After digging through all of the code I eventually discovered the method which sends Mediawiki metrics to Statsd is SamplingStatsdClient::send. This method is an overridden version of StatsdClient::send which is provided by liuggio/statsd-php-client. However a bug has existed in the sampling client ever since its creation!

The fix for the bug can be found on gerrit and only a +10 -4 line change (only 2 of those lines were actually code).

// Before
$data = $this->sampleData( $data );
$messages = array_map( 'strval', $data );
$data = $this->reduceCount( $data );
$this->send( $messages );

//After
$data = $this->sampleData( $data );
$data = array_map( 'strval', $data );
$data = $this->reduceCount( $data );
$this->send( $data );

The result of deploying this fix on the Wikimedia cluster can be seen below.

Decrease in packets when deploying fixed Mediawiki Statsd client

You can see a reduction from roughly 85kpps to 25kpps at the point of deployment.
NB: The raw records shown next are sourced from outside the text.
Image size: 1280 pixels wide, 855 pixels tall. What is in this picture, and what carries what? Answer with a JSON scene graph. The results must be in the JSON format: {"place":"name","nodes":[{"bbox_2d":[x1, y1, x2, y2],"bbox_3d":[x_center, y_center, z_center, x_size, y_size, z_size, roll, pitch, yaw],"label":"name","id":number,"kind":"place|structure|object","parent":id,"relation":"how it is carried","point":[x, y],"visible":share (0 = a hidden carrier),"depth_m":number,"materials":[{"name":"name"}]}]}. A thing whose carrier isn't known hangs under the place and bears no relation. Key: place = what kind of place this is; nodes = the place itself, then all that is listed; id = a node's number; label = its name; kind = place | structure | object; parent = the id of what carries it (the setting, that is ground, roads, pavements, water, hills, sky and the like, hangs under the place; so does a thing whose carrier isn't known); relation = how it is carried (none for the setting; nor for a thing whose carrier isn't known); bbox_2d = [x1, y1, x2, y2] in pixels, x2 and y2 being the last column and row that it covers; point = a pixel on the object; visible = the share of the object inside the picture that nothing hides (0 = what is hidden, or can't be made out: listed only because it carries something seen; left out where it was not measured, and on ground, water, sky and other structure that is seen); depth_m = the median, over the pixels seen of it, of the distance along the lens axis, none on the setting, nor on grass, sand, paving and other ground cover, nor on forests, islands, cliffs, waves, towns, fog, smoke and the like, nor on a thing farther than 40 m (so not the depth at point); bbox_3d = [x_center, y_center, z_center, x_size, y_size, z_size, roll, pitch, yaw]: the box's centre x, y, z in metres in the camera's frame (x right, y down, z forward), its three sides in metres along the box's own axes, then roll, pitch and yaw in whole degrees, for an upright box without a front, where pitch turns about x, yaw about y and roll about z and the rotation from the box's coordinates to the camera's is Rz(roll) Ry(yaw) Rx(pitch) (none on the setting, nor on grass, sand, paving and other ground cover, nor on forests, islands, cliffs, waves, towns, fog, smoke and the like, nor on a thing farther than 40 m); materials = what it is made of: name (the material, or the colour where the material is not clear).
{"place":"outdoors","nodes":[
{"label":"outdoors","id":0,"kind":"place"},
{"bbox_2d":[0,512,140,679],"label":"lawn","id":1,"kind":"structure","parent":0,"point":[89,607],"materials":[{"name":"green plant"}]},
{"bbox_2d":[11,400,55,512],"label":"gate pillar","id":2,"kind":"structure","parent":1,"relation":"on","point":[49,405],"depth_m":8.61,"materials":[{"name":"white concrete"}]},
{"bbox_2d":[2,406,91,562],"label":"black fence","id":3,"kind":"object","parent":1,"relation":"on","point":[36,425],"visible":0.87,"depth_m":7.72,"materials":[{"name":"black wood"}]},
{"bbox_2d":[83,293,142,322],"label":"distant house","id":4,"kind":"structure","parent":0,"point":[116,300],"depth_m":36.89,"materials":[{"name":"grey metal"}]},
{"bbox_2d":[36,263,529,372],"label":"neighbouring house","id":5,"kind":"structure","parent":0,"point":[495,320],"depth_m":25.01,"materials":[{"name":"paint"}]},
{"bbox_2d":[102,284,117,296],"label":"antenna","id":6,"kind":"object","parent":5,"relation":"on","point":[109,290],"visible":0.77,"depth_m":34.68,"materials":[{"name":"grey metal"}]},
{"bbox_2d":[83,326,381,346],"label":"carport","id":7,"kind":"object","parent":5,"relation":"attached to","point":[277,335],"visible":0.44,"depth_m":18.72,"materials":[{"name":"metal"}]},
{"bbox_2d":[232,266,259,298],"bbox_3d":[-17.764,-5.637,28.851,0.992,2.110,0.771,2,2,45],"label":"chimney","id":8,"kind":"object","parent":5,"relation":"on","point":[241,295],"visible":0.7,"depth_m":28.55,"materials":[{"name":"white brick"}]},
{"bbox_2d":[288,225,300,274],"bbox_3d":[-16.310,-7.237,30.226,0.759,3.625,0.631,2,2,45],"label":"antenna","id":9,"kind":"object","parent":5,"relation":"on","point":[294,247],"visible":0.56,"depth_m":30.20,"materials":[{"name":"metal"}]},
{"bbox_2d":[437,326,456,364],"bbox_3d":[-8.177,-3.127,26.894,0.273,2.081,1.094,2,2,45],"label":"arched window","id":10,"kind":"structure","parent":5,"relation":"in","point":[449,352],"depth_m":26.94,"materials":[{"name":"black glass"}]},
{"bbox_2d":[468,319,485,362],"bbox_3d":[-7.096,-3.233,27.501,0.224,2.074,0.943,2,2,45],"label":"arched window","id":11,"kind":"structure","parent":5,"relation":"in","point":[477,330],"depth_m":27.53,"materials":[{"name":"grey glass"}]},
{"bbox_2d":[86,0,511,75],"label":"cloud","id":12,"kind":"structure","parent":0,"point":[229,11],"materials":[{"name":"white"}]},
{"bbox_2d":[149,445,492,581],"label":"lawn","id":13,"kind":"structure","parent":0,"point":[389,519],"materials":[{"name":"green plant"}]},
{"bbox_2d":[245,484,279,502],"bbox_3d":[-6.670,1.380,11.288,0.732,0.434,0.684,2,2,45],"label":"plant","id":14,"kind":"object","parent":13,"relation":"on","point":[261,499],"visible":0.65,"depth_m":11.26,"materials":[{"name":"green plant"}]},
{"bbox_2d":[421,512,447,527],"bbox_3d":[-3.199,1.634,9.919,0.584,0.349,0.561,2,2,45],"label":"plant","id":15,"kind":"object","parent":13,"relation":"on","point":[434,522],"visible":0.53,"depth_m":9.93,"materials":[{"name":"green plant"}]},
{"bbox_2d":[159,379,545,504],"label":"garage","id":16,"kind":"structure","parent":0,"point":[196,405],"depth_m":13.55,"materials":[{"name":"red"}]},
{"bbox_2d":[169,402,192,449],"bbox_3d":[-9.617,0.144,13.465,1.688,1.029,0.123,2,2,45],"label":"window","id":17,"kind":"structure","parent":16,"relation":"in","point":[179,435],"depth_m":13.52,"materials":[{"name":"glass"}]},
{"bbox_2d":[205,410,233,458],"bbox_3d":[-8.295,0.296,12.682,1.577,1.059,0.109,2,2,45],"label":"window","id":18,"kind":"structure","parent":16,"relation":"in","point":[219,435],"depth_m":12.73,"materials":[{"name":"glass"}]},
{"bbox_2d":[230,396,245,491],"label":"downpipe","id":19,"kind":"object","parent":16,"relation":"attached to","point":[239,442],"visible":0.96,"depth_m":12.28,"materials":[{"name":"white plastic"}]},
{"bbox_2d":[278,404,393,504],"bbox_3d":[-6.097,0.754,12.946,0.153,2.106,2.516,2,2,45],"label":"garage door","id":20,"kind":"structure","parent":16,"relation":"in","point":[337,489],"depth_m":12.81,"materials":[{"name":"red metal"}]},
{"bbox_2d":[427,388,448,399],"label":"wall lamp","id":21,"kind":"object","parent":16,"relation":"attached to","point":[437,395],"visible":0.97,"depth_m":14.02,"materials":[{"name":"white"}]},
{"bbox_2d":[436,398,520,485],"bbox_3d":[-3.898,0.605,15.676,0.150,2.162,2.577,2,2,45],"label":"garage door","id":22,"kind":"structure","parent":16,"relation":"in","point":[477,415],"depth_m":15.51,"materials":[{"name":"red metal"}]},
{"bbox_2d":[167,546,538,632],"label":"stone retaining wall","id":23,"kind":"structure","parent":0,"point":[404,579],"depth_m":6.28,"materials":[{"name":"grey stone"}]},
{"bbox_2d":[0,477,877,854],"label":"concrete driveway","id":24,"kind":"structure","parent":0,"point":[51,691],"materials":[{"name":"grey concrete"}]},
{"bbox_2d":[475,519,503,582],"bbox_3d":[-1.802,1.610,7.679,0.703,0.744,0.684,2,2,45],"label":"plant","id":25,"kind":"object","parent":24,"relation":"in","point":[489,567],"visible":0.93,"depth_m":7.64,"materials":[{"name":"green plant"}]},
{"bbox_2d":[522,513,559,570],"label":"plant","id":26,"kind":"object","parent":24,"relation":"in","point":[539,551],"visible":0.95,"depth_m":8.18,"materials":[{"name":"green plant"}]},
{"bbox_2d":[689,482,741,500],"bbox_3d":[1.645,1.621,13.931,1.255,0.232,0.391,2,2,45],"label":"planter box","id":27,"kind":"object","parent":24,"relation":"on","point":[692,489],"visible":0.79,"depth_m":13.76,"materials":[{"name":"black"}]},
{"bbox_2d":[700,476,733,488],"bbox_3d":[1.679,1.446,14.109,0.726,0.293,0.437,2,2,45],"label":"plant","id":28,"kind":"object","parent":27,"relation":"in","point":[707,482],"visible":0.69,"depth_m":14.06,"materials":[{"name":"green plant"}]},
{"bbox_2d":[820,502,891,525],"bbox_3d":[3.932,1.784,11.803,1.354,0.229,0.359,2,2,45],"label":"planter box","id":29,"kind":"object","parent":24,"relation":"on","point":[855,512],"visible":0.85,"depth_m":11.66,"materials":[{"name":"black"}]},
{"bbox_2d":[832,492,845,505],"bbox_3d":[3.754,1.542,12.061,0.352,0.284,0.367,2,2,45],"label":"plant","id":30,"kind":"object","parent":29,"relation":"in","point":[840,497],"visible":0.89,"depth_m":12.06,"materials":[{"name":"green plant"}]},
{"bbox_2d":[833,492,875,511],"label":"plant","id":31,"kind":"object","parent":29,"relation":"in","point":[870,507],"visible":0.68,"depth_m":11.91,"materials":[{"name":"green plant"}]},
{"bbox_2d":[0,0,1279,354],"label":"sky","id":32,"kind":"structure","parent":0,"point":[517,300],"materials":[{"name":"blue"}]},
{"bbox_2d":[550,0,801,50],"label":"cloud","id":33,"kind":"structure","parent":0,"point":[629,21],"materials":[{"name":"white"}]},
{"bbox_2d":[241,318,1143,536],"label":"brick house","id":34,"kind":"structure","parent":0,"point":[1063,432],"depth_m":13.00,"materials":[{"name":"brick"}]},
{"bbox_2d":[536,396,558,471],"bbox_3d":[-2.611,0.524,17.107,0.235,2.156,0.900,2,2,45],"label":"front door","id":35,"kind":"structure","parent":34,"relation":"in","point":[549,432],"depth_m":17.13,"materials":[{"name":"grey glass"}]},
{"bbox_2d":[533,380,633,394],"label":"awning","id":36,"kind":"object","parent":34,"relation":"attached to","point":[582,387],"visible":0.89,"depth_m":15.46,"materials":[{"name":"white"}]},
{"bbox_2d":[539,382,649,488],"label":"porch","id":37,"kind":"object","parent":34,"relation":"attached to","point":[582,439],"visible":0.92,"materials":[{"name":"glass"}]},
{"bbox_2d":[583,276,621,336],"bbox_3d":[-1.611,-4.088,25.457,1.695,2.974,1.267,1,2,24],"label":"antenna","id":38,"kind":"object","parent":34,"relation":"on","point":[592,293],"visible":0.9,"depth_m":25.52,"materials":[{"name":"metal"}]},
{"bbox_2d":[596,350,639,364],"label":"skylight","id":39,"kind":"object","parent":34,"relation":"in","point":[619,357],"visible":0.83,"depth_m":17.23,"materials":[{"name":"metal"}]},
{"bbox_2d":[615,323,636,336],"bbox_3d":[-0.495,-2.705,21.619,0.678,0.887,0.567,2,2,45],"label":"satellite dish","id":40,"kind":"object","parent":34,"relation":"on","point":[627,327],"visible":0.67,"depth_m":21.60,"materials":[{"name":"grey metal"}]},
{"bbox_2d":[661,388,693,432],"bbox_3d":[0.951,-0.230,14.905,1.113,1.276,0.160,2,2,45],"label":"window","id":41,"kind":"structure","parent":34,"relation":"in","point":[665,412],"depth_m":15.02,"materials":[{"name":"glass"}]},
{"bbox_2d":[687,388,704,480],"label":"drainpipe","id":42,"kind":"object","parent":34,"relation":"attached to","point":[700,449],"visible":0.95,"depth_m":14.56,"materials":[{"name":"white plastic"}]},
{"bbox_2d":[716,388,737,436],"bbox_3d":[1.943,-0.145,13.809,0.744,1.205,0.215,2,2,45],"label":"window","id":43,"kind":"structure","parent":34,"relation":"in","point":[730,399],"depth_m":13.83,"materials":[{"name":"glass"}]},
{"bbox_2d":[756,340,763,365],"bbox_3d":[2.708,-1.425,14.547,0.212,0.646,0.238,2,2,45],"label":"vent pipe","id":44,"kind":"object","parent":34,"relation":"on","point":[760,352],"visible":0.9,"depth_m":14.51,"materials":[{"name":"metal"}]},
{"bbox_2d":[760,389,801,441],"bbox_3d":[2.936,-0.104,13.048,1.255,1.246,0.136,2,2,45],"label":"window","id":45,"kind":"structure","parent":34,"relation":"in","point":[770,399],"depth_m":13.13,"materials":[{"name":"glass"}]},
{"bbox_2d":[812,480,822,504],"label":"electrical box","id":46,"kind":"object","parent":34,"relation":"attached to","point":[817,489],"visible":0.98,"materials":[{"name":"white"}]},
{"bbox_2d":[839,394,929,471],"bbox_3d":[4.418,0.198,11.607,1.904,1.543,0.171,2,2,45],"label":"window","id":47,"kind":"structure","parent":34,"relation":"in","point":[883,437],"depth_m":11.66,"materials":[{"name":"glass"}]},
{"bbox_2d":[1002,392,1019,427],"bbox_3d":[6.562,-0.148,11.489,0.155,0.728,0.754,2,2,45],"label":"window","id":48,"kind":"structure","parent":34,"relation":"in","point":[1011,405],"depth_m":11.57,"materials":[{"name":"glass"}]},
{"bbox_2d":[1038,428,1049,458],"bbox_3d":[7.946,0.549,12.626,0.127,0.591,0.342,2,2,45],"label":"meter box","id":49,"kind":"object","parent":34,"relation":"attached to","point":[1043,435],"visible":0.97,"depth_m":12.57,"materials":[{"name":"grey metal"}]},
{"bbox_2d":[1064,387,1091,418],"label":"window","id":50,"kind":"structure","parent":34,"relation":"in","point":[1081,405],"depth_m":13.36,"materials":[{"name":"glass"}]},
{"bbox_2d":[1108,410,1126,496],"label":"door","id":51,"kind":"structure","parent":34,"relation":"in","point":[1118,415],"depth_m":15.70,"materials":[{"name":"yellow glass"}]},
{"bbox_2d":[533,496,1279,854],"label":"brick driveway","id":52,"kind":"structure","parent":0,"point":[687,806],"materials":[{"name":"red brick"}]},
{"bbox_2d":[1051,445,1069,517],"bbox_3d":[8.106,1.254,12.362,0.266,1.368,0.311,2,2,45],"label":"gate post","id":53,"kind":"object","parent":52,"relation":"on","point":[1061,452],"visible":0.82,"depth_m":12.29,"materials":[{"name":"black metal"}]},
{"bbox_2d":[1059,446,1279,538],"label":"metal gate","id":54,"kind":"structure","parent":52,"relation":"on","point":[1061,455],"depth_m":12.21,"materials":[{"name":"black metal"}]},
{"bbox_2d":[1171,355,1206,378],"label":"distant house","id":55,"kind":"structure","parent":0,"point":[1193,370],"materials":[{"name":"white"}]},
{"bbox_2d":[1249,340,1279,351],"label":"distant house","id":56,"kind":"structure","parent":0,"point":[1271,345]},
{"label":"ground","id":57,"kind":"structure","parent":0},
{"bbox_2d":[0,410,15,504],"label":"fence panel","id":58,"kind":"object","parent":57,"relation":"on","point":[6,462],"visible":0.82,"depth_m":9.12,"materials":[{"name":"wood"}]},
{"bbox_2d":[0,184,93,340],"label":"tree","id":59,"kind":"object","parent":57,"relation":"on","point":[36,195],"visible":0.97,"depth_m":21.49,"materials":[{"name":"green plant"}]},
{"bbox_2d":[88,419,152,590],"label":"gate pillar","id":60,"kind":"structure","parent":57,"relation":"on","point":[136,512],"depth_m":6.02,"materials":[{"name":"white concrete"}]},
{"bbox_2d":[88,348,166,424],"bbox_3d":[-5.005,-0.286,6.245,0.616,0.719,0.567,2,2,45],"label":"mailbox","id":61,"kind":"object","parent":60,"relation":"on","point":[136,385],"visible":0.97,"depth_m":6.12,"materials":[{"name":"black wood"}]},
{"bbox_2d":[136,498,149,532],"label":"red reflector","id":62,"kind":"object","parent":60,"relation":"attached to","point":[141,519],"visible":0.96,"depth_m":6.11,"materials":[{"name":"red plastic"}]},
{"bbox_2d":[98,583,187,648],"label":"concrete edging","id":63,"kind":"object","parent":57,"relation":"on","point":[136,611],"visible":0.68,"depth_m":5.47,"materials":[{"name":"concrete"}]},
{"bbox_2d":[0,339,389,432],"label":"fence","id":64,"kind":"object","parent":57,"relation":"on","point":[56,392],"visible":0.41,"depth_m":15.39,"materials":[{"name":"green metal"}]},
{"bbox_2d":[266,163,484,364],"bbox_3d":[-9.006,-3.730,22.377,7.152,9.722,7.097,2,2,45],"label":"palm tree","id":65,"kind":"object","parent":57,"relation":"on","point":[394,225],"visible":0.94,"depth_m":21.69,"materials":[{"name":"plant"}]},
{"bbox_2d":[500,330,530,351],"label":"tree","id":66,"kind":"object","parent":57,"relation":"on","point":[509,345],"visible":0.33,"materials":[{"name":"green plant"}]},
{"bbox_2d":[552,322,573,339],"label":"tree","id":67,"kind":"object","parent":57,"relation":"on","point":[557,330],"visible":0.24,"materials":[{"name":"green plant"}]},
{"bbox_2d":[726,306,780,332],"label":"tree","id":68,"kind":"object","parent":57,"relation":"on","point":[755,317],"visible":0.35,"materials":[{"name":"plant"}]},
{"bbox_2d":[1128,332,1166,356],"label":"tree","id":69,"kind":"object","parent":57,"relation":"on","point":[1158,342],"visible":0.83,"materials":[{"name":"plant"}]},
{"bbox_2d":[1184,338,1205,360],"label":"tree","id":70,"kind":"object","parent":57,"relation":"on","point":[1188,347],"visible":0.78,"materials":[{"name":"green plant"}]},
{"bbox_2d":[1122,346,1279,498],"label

This is over a 50% decrease!

Decrease in bytes in after Mediawiki Statsd client fix deployment

A decrease in bytes received can also be seen, even though the same number of metrics are being sent. This is due to the reduction in packet overhead, a drop of roughly 1MBps at deployment.

The little things really are great. Now to see if we can reduce that packet count even more!